If you want to be the best, you’ve got to measure yourself against the best.
That’s why American pizza chef Tony Gemignani likes to compete. Otherwise, who’s going to tell you if your food’s up to scratch — or if you’re still getting better?
Gemignani’s category of choice is the authentic Neapolitan margherita pizza.
"Every bite takes you through a journey," he says. "You start with the dough that’s on the bottom of your tongue, and then it goes into the tomato sauce with the basil, and then you taste a little bit of the salt and the meltiness of the cheese. It’s a pizza that’s super simple, but at the same time it’s so complex."
Tradition dictates that you cook the margherita in an ultra-high temperature oven. It’s a 90-second bake, with an ultra-thin pizza dough that can be hard to handle.
After years of study, Gemignani finally put his technique to the test in 2007. He entered the World Pizza Cup in Naples — the kind of pizza competition that Americans just don’t win.
"At that time it was nearly 100 degrees in Naples," he says. "It was tented, [with] no air conditioning [and] six wood-fired ovens that were at 900 degrees. Just imagine being in the worst conditions ever. You're a sloppy mess. People are sliding their uncooked pizzas onto their pizza paddles, and they're falling off, they're football-shaped … It was kind of chaotic."

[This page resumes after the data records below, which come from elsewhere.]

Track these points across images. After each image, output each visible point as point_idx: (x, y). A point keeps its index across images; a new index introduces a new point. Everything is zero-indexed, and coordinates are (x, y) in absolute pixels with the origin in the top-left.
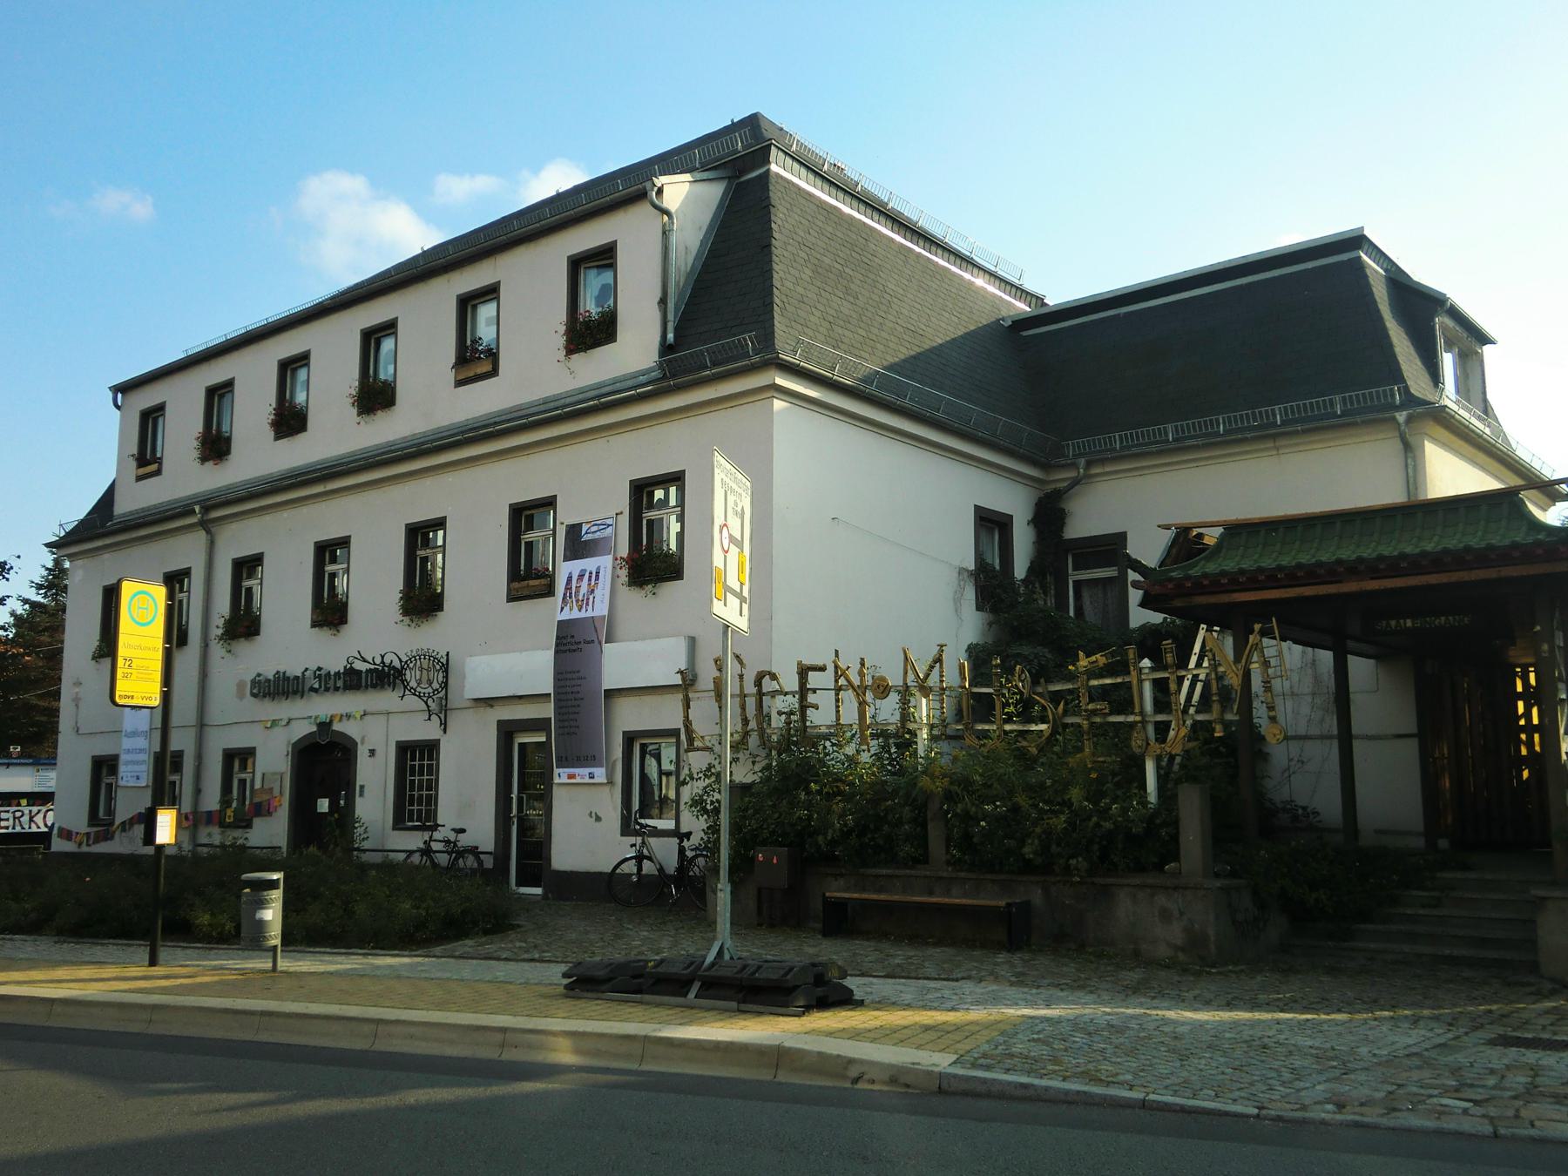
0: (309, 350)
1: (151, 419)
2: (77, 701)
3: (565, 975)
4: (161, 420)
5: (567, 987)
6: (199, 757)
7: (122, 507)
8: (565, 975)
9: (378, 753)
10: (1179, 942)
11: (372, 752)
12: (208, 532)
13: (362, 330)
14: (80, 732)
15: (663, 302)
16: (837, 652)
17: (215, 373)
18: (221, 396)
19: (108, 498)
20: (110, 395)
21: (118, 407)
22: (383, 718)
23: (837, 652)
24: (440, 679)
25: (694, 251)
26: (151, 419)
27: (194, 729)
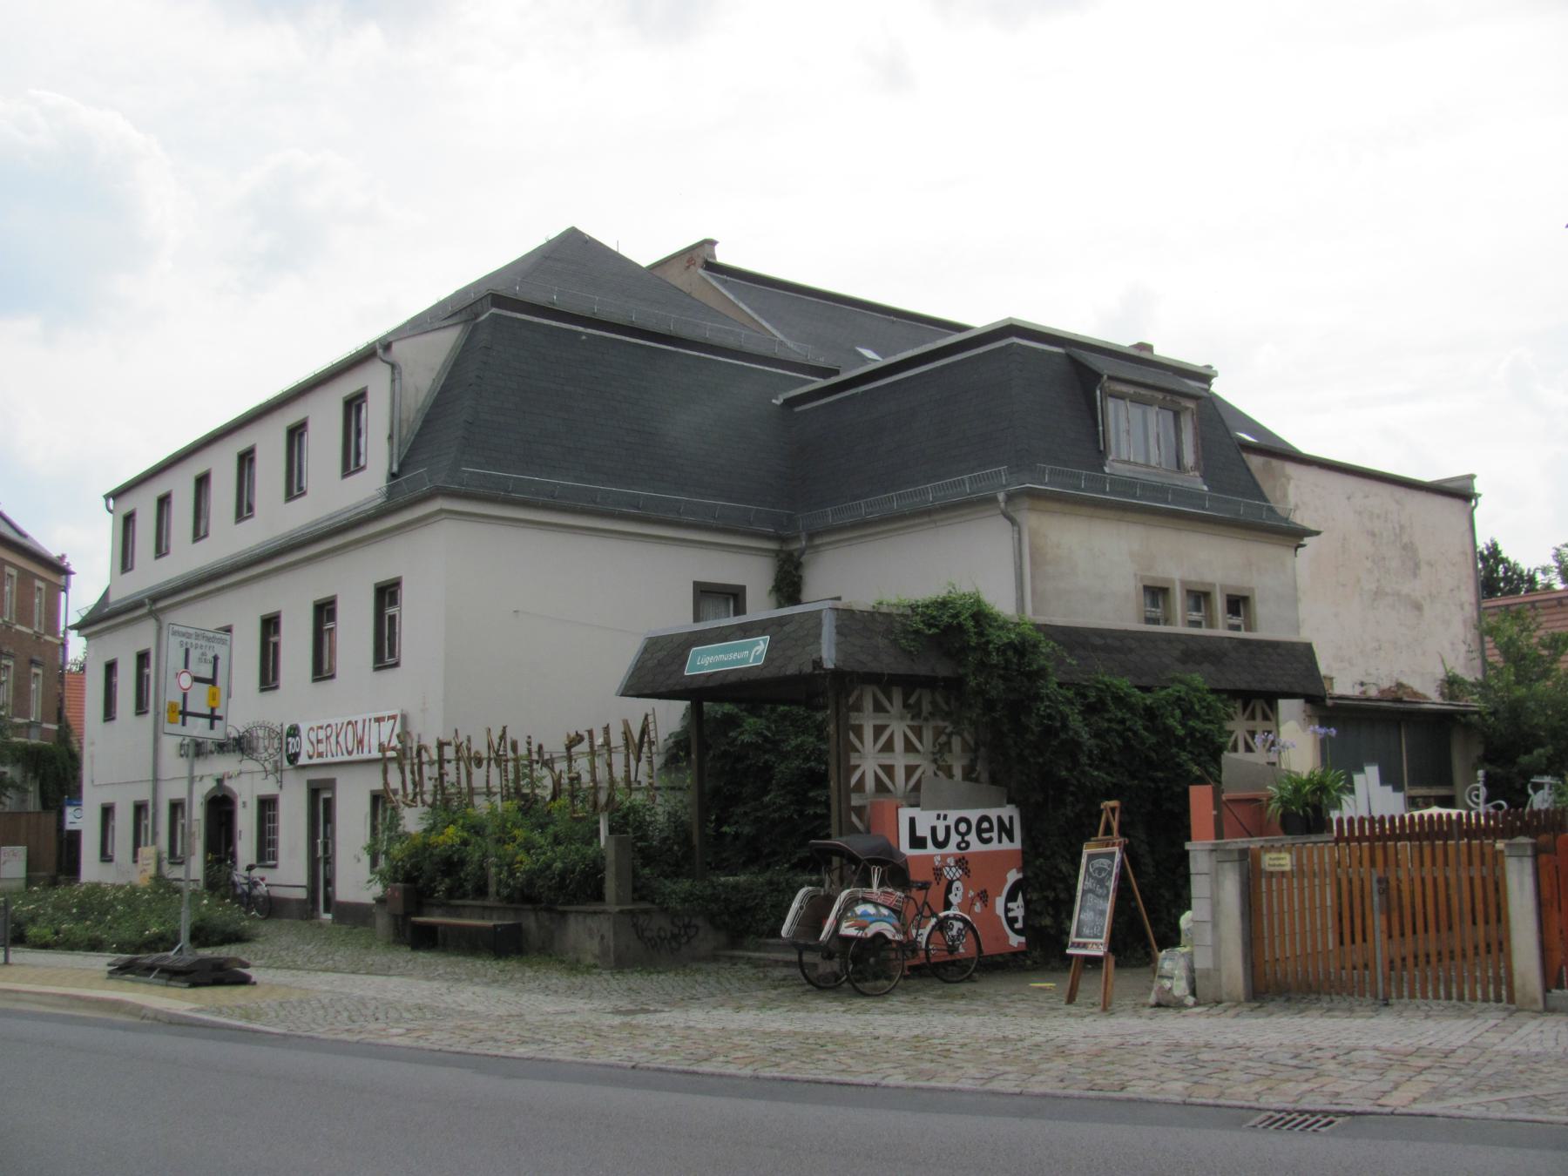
0: (171, 491)
1: (129, 520)
2: (92, 757)
3: (109, 965)
4: (364, 405)
5: (110, 972)
6: (155, 804)
7: (113, 598)
8: (109, 965)
9: (248, 804)
10: (597, 952)
11: (244, 803)
12: (157, 620)
13: (344, 398)
14: (96, 783)
15: (391, 437)
16: (456, 731)
17: (291, 416)
18: (301, 435)
19: (106, 595)
20: (104, 500)
21: (110, 511)
22: (250, 775)
23: (456, 731)
24: (276, 745)
25: (421, 398)
26: (129, 520)
27: (151, 783)
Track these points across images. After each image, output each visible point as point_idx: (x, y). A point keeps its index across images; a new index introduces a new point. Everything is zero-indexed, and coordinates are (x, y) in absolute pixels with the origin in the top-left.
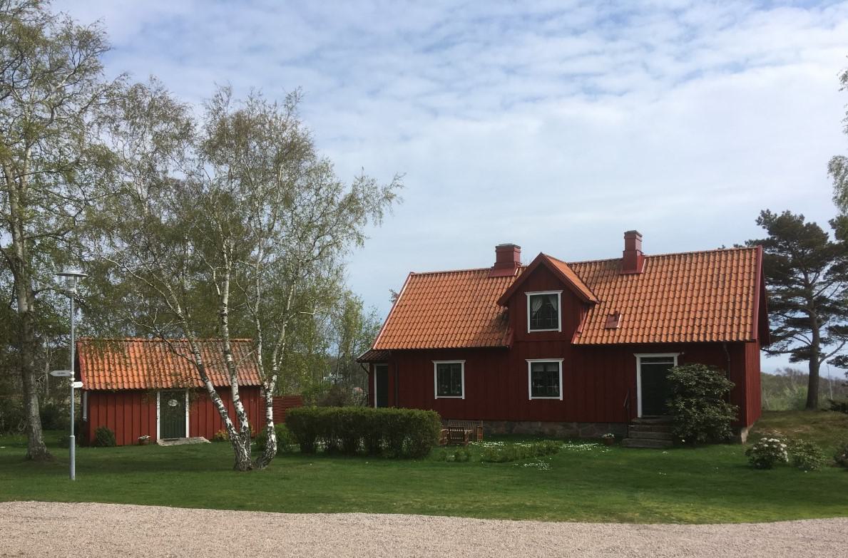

Everybody was messing up, and that included the local experts, cooks who came from long lineages of pizza-making. Gemignani says some of his competitors were being watched by their fathers and grandfathers — as if the pressure weren't already enough.
And here comes this American guy in the middle of it.
Gemignani had his own technique worked out, including raising the dough in wooden boxes, using a particular kind of mozzarella cheese and a de-seeded tomato sauce. His competitors were unimpressed, he recalls: "They hated it. They really wanted me to lose."
Gemignani's pizza went into the oven for just under 90 seconds, the regulated time limit. Then he took it to the judges to review. One judge — "leather face," he called her — grilled him every which way: What cheese did you use? How much sugar did you put in the dough? (None.) How much oil did you put in the dough? (None.)
He cut the pizza and served them each a slice. There were two slices left. Moments later, the judges declared that they wanted to try it again. This never happened — why would judges eat more of a single pizza when they eat more than 50 bites in a day? It was just that good.
Gemignani allowed himself to believe that he could have won second place. Maybe second. "Never first," he says. But that's just what happened: Tony Gemignani, the American, won the competition.
But before it was announced, one guy came to his table and told him not to get too excited. "It was one of the best moments, [but] it was a great moment that you couldn't get excited for," he says. "Ninety percent of people hated you won — good friends of mine, I thought. And then you saw the genuine people that were genuinely happy for you. So I couldn't get excited."
Gemignani and his friends left and partied at the hotel that night instead. And today? He's an 11-time world pizza champion.
Tony Gemignani is the author of "The Pizza Bible".
Update: A previous version of this story incorrectly said Tony Gemignani was from New York. He is from San Francisco.